Everybody has this idea that for a startup to be successful EVERYBODY must be
thinking/working only on that business for the 4 hours a day that they are not
asleep. I do not believe that argument.

------
MicahWedemeyer
Nice to know that age and experience count against you, as does the potential
2nd income that a spouse brings in.

------
kirpekar
Subtract 5 points if you studied fluid mechanics and know what a drag
coefficient really is.

------
alttab
There's something about this approach I don't _want_ to grok. This would mean
that if you are young with little experience, you live in an apartment and
you're alone - you should be a founder, not a part of the "hiring wave" for a
more mature start up.

This also means that a more experienced, successful, and wealthy man with a
small family may too be old or have too many children to start his own
company. Logic should suggest that its the perfect time, when you have 25
years of experience under your belt.

Personally, there should only be two real indicators of any size start up you
take: 1) what do you feel you are capable of and 2) how far you are willing to
go (whatever your priorities may be).

------
ww520
This formula is for someone who has relatively little money. Don't discount
the impact of built-up netegg or trust fund baby. People who have money don't
have the financial pressure to hold a job and can pursue things interested
them, like starting a company. And older people who have done well tend to
have a large netegg to enable them to strike out, which explain the surge of
entrepreneurship in 40's.

The formula is simple: incomings - expenses = netflow; if netflow > 0, you are
good to go, else if netegg/netflow > years-of-comfortable-living, you are good
to go; otherwise get a job.

------
swombat
So how does the "5 points for every 5 years above 20" stack up against the
fact that most successful founders are in their 30s?

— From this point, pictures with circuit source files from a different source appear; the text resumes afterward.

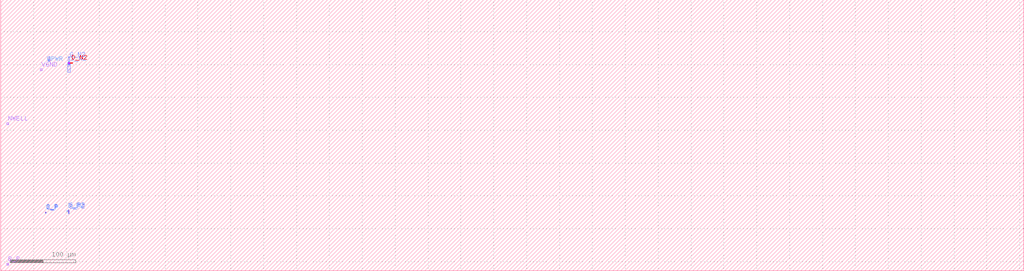
<source format=lef>
# Copyright 2020 The SkyWater PDK Authors
#
# Licensed under the Apache License, Version 2.0 (the "License");
# you may not use this file except in compliance with the License.
# You may obtain a copy of the License at
#
#     https://www.apache.org/licenses/LICENSE-2.0
#
# Unless required by applicable law or agreed to in writing, software
# distributed under the License is distributed on an "AS IS" BASIS,
# WITHOUT WARRANTIES OR CONDITIONS OF ANY KIND, either express or implied.
# See the License for the specific language governing permissions and
# limitations under the License.
#
# SPDX-License-Identifier: Apache-2.0

VERSION 5.7 ;
  NOWIREEXTENSIONATPIN ON ;
  DIVIDERCHAR "/" ;
  BUSBITCHARS "[]" ;
MACRO sky130_fd_pr__rf_aura_blocking
  CLASS BLOCK ;
  FOREIGN sky130_fd_pr__rf_aura_blocking ;
  ORIGIN  0.000000  213.9700 ;
  SIZE  1555.530 BY  412.1700 ;
  PIN B_P
    ANTENNADIFFAREA  43.51075 ;
    PORT
      LAYER li1 ;
        RECT 9.175000 -205.320000 11.985000 -202.345000 ;
    END
  END B_P
  PIN D_N2
    ANTENNADIFFAREA  3.360000 ;
    PORT
      LAYER met3 ;
        RECT 102.420000 102.075000 102.750000 102.515000 ;
        RECT 102.420000 102.515000 109.180000 102.845000 ;
        RECT 103.280000 102.075000 103.610000 102.515000 ;
        RECT 104.140000 102.075000 104.470000 102.515000 ;
        RECT 105.000000 102.075000 109.180000 102.515000 ;
    END
  END D_N2
  PIN D_P
    ANTENNADIFFAREA  0.235200 ;
    PORT
      LAYER met2 ;
        RECT 68.470000 -125.230000 68.730000 -124.590000 ;
    END
  END D_P
  PIN D_P2
    ANTENNADIFFAREA  0.840000 ;
    PORT
      LAYER met2 ;
        RECT 100.600000 -123.070000 103.420000 -122.430000 ;
    END
  END D_P2
  PIN G
    ANTENNAGATEAREA  0.126000 ;
    PORT
      LAYER met1 ;
        RECT 69.265000 100.485000 69.915000 100.775000 ;
    END
  END G
  PIN G_N2
    ANTENNAGATEAREA  3.600000 ;
    PORT
      LAYER met1 ;
        RECT 102.470000 103.065000 105.280000 111.830000 ;
    END
  END G_N2
  PIN G_P
    ANTENNAGATEAREA  0.252000 ;
    PORT
      LAYER met1 ;
        RECT 68.275000 -124.305000 68.925000 -124.015000 ;
    END
  END G_P
  PIN G_P2
    ANTENNAGATEAREA  0.900000 ;
    PORT
      LAYER met1 ;
        RECT 102.965000 -122.145000 103.615000 -120.555000 ;
    END
  END G_P2
  PIN NWELL
    ANTENNADIFFAREA  43.51075 ;
    PORT
      LAYER li1 ;
        RECT 9.175000 8.650000 11.985000 11.625000 ;
    END
  END NWELL
  PIN S
    ANTENNADIFFAREA  0.235200 ;
    PORT
      LAYER met1 ;
        RECT 69.045000 99.265000 70.135000  99.565000 ;
        RECT 69.045000 99.565000 69.275000 100.310000 ;
        RECT 69.905000 99.565000 70.135000 100.310000 ;
    END
  END S
  PIN S_N2
    ANTENNADIFFAREA  4.200000 ;
    PORT
      LAYER met1 ;
        RECT 102.040000 88.255000 105.710000  99.565000 ;
        RECT 102.040000 99.565000 102.270000 102.815000 ;
        RECT 102.900000 99.565000 103.130000 102.815000 ;
        RECT 103.760000 99.565000 103.990000 102.815000 ;
        RECT 104.620000 99.565000 104.850000 102.815000 ;
        RECT 105.480000 99.565000 105.710000 102.815000 ;
    END
  END S_N2
  PIN S_P
    ANTENNADIFFAREA  0.445200 ;
    PORT
      LAYER met1 ;
        RECT 68.055000 -125.955000 69.145000 -125.655000 ;
        RECT 68.055000 -125.655000 68.285000 -124.565000 ;
        RECT 68.915000 -125.655000 69.145000 -124.565000 ;
    END
  END S_P
  PIN S_P2
    ANTENNADIFFAREA  1.590000 ;
    PORT
      LAYER met1 ;
        RECT 102.745000 -127.045000 103.835000 -125.655000 ;
        RECT 102.745000 -125.655000 102.975000 -122.405000 ;
        RECT 103.605000 -125.655000 103.835000 -122.405000 ;
    END
  END S_P2
  PIN VGND
    USE GROUND ;
    PORT
      LAYER li1 ;
        RECT 60.140000 90.690000 62.950000 93.665000 ;
    END
  END VGND
  PIN VPWR
    USE POWER ;
    PORT
      LAYER met2 ;
        RECT 69.460000 99.965000 69.720000 100.310000 ;
    END
  END VPWR
  OBS
    LAYER li1 ;
      RECT  68.085000 -125.255000  68.255000 -124.565000 ;
      RECT  68.265000 -124.335000  68.935000 -123.995000 ;
      RECT  68.515000 -125.255000  68.685000 -124.565000 ;
      RECT  68.945000 -125.255000  69.115000 -124.565000 ;
      RECT  69.075000   99.965000  69.245000  100.295000 ;
      RECT  69.255000  100.465000  69.925000  100.795000 ;
      RECT  69.505000   99.965000  69.675000  100.295000 ;
      RECT  69.935000   99.965000  70.105000  100.295000 ;
      RECT 102.070000   99.965000 102.240000  102.815000 ;
      RECT 102.500000   99.965000 102.670000  102.815000 ;
      RECT 102.520000  103.045000 105.230000  103.375000 ;
      RECT 102.775000 -125.275000 102.945000 -122.405000 ;
      RECT 102.930000   99.965000 103.100000  102.815000 ;
      RECT 102.955000 -122.175000 103.625000 -121.835000 ;
      RECT 103.205000 -125.255000 103.375000 -122.405000 ;
      RECT 103.360000   99.965000 103.530000  102.815000 ;
      RECT 103.635000 -125.255000 103.805000 -122.405000 ;
      RECT 103.790000   99.965000 103.960000  102.815000 ;
      RECT 104.220000   99.965000 104.390000  102.815000 ;
      RECT 104.650000   99.965000 104.820000  102.815000 ;
      RECT 105.080000   99.965000 105.250000  102.815000 ;
      RECT 105.510000   99.965000 105.680000  102.815000 ;
    LAYER mcon ;
      RECT  68.085000 -125.175000  68.255000 -125.005000 ;
      RECT  68.085000 -124.815000  68.255000 -124.645000 ;
      RECT  68.335000 -124.245000  68.505000 -124.075000 ;
      RECT  68.515000 -125.175000  68.685000 -125.005000 ;
      RECT  68.515000 -124.815000  68.685000 -124.645000 ;
      RECT  68.695000 -124.245000  68.865000 -124.075000 ;
      RECT  68.945000 -125.175000  69.115000 -125.005000 ;
      RECT  68.945000 -124.815000  69.115000 -124.645000 ;
      RECT  69.075000  100.045000  69.245000  100.215000 ;
      RECT  69.325000  100.545000  69.495000  100.715000 ;
      RECT  69.505000  100.045000  69.675000  100.215000 ;
      RECT  69.685000  100.545000  69.855000  100.715000 ;
      RECT  69.935000  100.045000  70.105000  100.215000 ;
      RECT 102.070000  100.045000 102.240000  100.215000 ;
      RECT 102.070000  100.405000 102.240000  100.575000 ;
      RECT 102.070000  100.765000 102.240000  100.935000 ;
      RECT 102.070000  101.125000 102.240000  101.295000 ;
      RECT 102.070000  101.485000 102.240000  101.655000 ;
      RECT 102.070000  101.845000 102.240000  102.015000 ;
      RECT 102.070000  102.205000 102.240000  102.375000 ;
      RECT 102.070000  102.565000 102.240000  102.735000 ;
      RECT 102.500000  100.045000 102.670000  100.215000 ;
      RECT 102.500000  100.405000 102.670000  100.575000 ;
      RECT 102.500000  100.765000 102.670000  100.935000 ;
      RECT 102.500000  101.125000 102.670000  101.295000 ;
      RECT 102.500000  101.485000 102.670000  101.655000 ;
      RECT 102.500000  101.845000 102.670000  102.015000 ;
      RECT 102.500000  102.205000 102.670000  102.375000 ;
      RECT 102.500000  102.565000 102.670000  102.735000 ;
      RECT 102.530000  103.125000 102.700000  103.295000 ;
      RECT 102.775000 -125.175000 102.945000 -125.005000 ;
      RECT 102.775000 -124.815000 102.945000 -124.645000 ;
      RECT 102.775000 -124.455000 102.945000 -124.285000 ;
      RECT 102.775000 -124.095000 102.945000 -123.925000 ;
      RECT 102.775000 -123.735000 102.945000 -123.565000 ;
      RECT 102.775000 -123.375000 102.945000 -123.205000 ;
      RECT 102.775000 -123.015000 102.945000 -122.845000 ;
      RECT 102.775000 -122.655000 102.945000 -122.485000 ;
      RECT 102.890000  103.125000 103.060000  103.295000 ;
      RECT 102.930000  100.045000 103.100000  100.215000 ;
      RECT 102.930000  100.405000 103.100000  100.575000 ;
      RECT 102.930000  100.765000 103.100000  100.935000 ;
      RECT 102.930000  101.125000 103.100000  101.295000 ;
      RECT 102.930000  101.485000 103.100000  101.655000 ;
      RECT 102.930000  101.845000 103.100000  102.015000 ;
      RECT 102.930000  102.205000 103.100000  102.375000 ;
      RECT 102.930000  102.565000 103.100000  102.735000 ;
      RECT 103.025000 -122.085000 103.195000 -121.915000 ;
      RECT 103.205000 -125.175000 103.375000 -125.005000 ;
      RECT 103.205000 -124.815000 103.375000 -124.645000 ;
      RECT 103.205000 -124.455000 103.375000 -124.285000 ;
      RECT 103.205000 -124.095000 103.375000 -123.925000 ;
      RECT 103.205000 -123.735000 103.375000 -123.565000 ;
      RECT 103.205000 -123.375000 103.375000 -123.205000 ;
      RECT 103.205000 -123.015000 103.375000 -122.845000 ;
      RECT 103.205000 -122.655000 103.375000 -122.485000 ;
      RECT 103.250000  103.125000 103.420000  103.295000 ;
      RECT 103.360000  100.045000 103.530000  100.215000 ;
      RECT 103.360000  100.405000 103.530000  100.575000 ;
      RECT 103.360000  100.765000 103.530000  100.935000 ;
      RECT 103.360000  101.125000 103.530000  101.295000 ;
      RECT 103.360000  101.485000 103.530000  101.655000 ;
      RECT 103.360000  101.845000 103.530000  102.015000 ;
      RECT 103.360000  102.205000 103.530000  102.375000 ;
      RECT 103.360000  102.565000 103.530000  102.735000 ;
      RECT 103.385000 -122.085000 103.555000 -121.915000 ;
      RECT 103.610000  103.125000 103.780000  103.295000 ;
      RECT 103.635000 -125.175000 103.805000 -125.005000 ;
      RECT 103.635000 -124.815000 103.805000 -124.645000 ;
      RECT 103.635000 -124.455000 103.805000 -124.285000 ;
      RECT 103.635000 -124.095000 103.805000 -123.925000 ;
      RECT 103.635000 -123.735000 103.805000 -123.565000 ;
      RECT 103.635000 -123.375000 103.805000 -123.205000 ;
      RECT 103.635000 -123.015000 103.805000 -122.845000 ;
      RECT 103.635000 -122.655000 103.805000 -122.485000 ;
      RECT 103.790000  100.045000 103.960000  100.215000 ;
      RECT 103.790000  100.405000 103.960000  100.575000 ;
      RECT 103.790000  100.765000 103.960000  100.935000 ;
      RECT 103.790000  101.125000 103.960000  101.295000 ;
      RECT 103.790000  101.485000 103.960000  101.655000 ;
      RECT 103.790000  101.845000 103.960000  102.015000 ;
      RECT 103.790000  102.205000 103.960000  102.375000 ;
      RECT 103.790000  102.565000 103.960000  102.735000 ;
      RECT 103.970000  103.125000 104.140000  103.295000 ;
      RECT 104.220000  100.045000 104.390000  100.215000 ;
      RECT 104.220000  100.405000 104.390000  100.575000 ;
      RECT 104.220000  100.765000 104.390000  100.935000 ;
      RECT 104.220000  101.125000 104.390000  101.295000 ;
      RECT 104.220000  101.485000 104.390000  101.655000 ;
      RECT 104.220000  101.845000 104.390000  102.015000 ;
      RECT 104.220000  102.205000 104.390000  102.375000 ;
      RECT 104.220000  102.565000 104.390000  102.735000 ;
      RECT 104.330000  103.125000 104.500000  103.295000 ;
      RECT 104.650000  100.045000 104.820000  100.215000 ;
      RECT 104.650000  100.405000 104.820000  100.575000 ;
      RECT 104.650000  100.765000 104.820000  100.935000 ;
      RECT 104.650000  101.125000 104.820000  101.295000 ;
      RECT 104.650000  101.485000 104.820000  101.655000 ;
      RECT 104.650000  101.845000 104.820000  102.015000 ;
      RECT 104.650000  102.205000 104.820000  102.375000 ;
      RECT 104.650000  102.565000 104.820000  102.735000 ;
      RECT 104.690000  103.125000 104.860000  103.295000 ;
      RECT 105.050000  103.125000 105.220000  103.295000 ;
      RECT 105.080000  100.045000 105.250000  100.215000 ;
      RECT 105.080000  100.405000 105.250000  100.575000 ;
      RECT 105.080000  100.765000 105.250000  100.935000 ;
      RECT 105.080000  101.125000 105.250000  101.295000 ;
      RECT 105.080000  101.485000 105.250000  101.655000 ;
      RECT 105.080000  101.845000 105.250000  102.015000 ;
      RECT 105.080000  102.205000 105.250000  102.375000 ;
      RECT 105.080000  102.565000 105.250000  102.735000 ;
      RECT 105.510000  100.045000 105.680000  100.215000 ;
      RECT 105.510000  100.405000 105.680000  100.575000 ;
      RECT 105.510000  100.765000 105.680000  100.935000 ;
      RECT 105.510000  101.125000 105.680000  101.295000 ;
      RECT 105.510000  101.485000 105.680000  101.655000 ;
      RECT 105.510000  101.845000 105.680000  102.015000 ;
      RECT 105.510000  102.205000 105.680000  102.375000 ;
      RECT 105.510000  102.565000 105.680000  102.735000 ;
    LAYER met1 ;
      RECT  68.470000 -125.255000  68.730000 -124.565000 ;
      RECT  69.460000   99.965000  69.720000  100.310000 ;
      RECT 102.455000   99.965000 102.715000  102.815000 ;
      RECT 103.160000 -125.255000 103.420000 -122.405000 ;
      RECT 103.315000   99.965000 103.575000  102.815000 ;
      RECT 104.175000   99.965000 104.435000  102.815000 ;
      RECT 105.035000   99.965000 105.295000  102.815000 ;
    LAYER met2 ;
      RECT 102.420000 102.075000 102.750000 102.845000 ;
      RECT 103.280000 102.075000 103.610000 102.845000 ;
      RECT 104.140000 102.075000 104.470000 102.845000 ;
      RECT 105.000000 102.075000 105.330000 102.845000 ;
    LAYER via ;
      RECT  68.470000 -125.200000  68.730000 -124.940000 ;
      RECT  68.470000 -124.880000  68.730000 -124.620000 ;
      RECT  69.460000  100.020000  69.720000  100.280000 ;
      RECT 102.455000  102.170000 102.715000  102.430000 ;
      RECT 102.455000  102.490000 102.715000  102.750000 ;
      RECT 103.160000 -123.040000 103.420000 -122.780000 ;
      RECT 103.160000 -122.720000 103.420000 -122.460000 ;
      RECT 103.315000  102.170000 103.575000  102.430000 ;
      RECT 103.315000  102.490000 103.575000  102.750000 ;
      RECT 104.175000  102.170000 104.435000  102.430000 ;
      RECT 104.175000  102.490000 104.435000  102.750000 ;
      RECT 105.035000  102.170000 105.295000  102.430000 ;
      RECT 105.035000  102.490000 105.295000  102.750000 ;
    LAYER via2 ;
      RECT 102.445000 102.120000 102.725000 102.400000 ;
      RECT 102.445000 102.520000 102.725000 102.800000 ;
      RECT 103.305000 102.120000 103.585000 102.400000 ;
      RECT 103.305000 102.520000 103.585000 102.800000 ;
      RECT 104.165000 102.120000 104.445000 102.400000 ;
      RECT 104.165000 102.520000 104.445000 102.800000 ;
      RECT 105.025000 102.120000 105.305000 102.400000 ;
      RECT 105.025000 102.520000 105.305000 102.800000 ;
  END
END sky130_fd_pr__rf_aura_blocking
END LIBRARY

</source>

Seems like a 20-year-old's idealised conceptions of founding start-ups.

------
skmurphy
There is a second peak of entrepreneurship for folks in their 40's that this
does not model accurately at all. Supportive spouse is a plus. Deep domain
knowledge and rich social networks are both a plus that come with age and work
experience. I agree with his advice to the newly minted MBA but I think his
rules of thumb break down for older entrepreneurs.

------
atiw
Score 1, Still feel like I am close to failing. I hope I was in CA, but then
again, my problem was so peculiar, and so tough ( NP-Complete), it will
probably take more time to build than it might require doing other parts of
business. I certainly hope so. That making it work will pay off eventually. I
like to compare myself to Google guys. Only in that they tok close to three
years before the search engine was good enough to take investments. Of course,
I think they were smarter, so does that give me more years to work on. I hope
not..

:)

------
jtbigwoo
A few more revisions: First kid: +2 Each additional kid after the first: +1
Single parent with weekday custody: +10

------
dhimes
I score an 11. Damn.